On the streets, the momentum for his departure is also building with protests being held here and there including those around his office. Opinion moulders including retired military officers and a growing number of politicians across political spectrum are also calling for his replacement. Yair Lapid, the immediate-past Prime Minister and opposition leader is the latest to ask Bibi to vacate his seat as his leadership is no longer tenable. There are those already striking a similarity between Netanyahu political fate and that of the former Israeli Prime Minister, Golder Meir who was in power when the Yom Kippur war broke out 50 years ago, leading to massive loss of lives among the populace and its army. At the completion of the war, Meir was forced out of office and Yitzhak Rabin took over.

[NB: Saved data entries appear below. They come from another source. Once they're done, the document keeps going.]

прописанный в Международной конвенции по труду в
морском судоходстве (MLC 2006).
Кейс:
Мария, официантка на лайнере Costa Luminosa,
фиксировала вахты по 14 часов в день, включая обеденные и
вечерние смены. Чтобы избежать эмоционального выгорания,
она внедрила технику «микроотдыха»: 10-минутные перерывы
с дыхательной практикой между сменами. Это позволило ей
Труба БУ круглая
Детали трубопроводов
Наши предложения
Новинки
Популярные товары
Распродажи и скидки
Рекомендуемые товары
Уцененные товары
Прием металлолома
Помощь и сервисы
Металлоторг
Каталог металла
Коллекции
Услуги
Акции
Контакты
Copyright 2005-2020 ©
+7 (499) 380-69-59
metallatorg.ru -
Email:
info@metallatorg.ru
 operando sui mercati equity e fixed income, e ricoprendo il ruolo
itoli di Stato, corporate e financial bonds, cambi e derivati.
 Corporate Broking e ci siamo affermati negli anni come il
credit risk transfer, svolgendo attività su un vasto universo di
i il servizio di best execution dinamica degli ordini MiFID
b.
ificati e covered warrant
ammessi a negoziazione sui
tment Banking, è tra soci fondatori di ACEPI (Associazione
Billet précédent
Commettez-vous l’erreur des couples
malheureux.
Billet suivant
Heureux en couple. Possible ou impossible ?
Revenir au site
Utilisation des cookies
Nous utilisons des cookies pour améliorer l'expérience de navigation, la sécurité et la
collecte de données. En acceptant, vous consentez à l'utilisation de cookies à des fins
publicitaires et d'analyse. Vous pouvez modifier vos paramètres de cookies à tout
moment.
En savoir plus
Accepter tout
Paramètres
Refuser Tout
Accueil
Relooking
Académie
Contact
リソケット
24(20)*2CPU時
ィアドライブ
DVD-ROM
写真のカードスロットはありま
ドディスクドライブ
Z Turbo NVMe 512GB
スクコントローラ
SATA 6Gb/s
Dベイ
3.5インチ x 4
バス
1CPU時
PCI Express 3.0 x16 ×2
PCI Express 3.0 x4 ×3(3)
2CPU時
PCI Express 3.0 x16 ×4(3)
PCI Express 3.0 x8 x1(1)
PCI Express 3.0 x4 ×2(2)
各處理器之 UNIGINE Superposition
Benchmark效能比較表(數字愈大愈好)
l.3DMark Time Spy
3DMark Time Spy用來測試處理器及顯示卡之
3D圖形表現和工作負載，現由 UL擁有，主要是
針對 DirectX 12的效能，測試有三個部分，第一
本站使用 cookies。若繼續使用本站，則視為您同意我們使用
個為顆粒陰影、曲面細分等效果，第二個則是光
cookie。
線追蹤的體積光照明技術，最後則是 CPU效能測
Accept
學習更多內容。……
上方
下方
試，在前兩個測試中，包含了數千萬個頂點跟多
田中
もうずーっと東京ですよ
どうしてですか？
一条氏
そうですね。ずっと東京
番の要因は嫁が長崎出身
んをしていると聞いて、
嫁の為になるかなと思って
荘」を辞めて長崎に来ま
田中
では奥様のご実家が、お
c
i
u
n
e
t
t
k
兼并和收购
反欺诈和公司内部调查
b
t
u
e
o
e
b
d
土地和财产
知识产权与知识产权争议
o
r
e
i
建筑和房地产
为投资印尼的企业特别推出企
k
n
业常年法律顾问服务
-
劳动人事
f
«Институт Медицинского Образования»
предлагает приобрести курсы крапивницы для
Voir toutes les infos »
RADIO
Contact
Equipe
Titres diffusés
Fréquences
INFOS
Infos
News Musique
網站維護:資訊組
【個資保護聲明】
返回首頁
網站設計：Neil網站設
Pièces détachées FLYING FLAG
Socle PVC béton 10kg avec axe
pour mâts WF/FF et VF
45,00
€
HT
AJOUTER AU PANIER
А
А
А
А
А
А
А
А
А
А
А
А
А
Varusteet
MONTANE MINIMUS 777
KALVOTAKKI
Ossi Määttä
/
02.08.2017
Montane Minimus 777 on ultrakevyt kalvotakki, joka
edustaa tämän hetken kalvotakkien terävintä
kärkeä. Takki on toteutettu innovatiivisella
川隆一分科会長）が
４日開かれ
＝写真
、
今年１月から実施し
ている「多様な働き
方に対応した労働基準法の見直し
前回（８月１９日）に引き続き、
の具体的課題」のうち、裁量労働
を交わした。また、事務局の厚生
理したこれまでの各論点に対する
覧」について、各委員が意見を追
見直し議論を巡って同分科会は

Will the mounting pressure also consume Netanyahu? Well, it is still very dicey. Known as a cat with nine lives, Bibi has been shuffling his cards, with his joker being kept close to his heart. Keen observers had pointed that the idea of refusing to take responsibility for disaster of October 7 attacks was a strategy to keep his base enliven. Yet that was not all. Amichai Eliyahu, Israeli Heritage Minister made a faux pax recently, when he called for the use of nuclear weapon on Gaza. Netanyahu swiftly suspended him amid global outrage that greeted such insensitive comment of a far-right politician. Bibi was to move a little more by outrightly sacking him, when Amichai’s party leader, Ben Givr was said to have warned of consequences. Netanyahu thus backed off. For not wanting to upset his base, Bibi understands that the days ahead would be tough and sticky, especially with the likelihood of a commission of enquiries to be set up to dissect what actually went wrong before the historic disaster enforced on the state of Israel by Hamas. He is placing his final bet on the numerous support groups of the right-wing, hoping that when the push comes to shove, they would be there to ward off possible evils over his head.
Nonetheless, Bibi knows that his chances of survival are getting slimmer by the day and his once-glittering ego of the “protector of the state of Israel” has been badly bruised. And even if he survives, he may no longer enjoy his demi-god status among the Israeli populace. In a recent sombre reflection, Bibi was quoted as saying that after all said and done, everyone will have moment to give account of his or her role relating to October 7 attack, including himself. That was perhaps the starkest reality that the days after tomorrow are pregnant. The nature of the child that would be birthed is what Bibi and his hirelings do not know. But as it stands today, there appears to be no smile in the sky.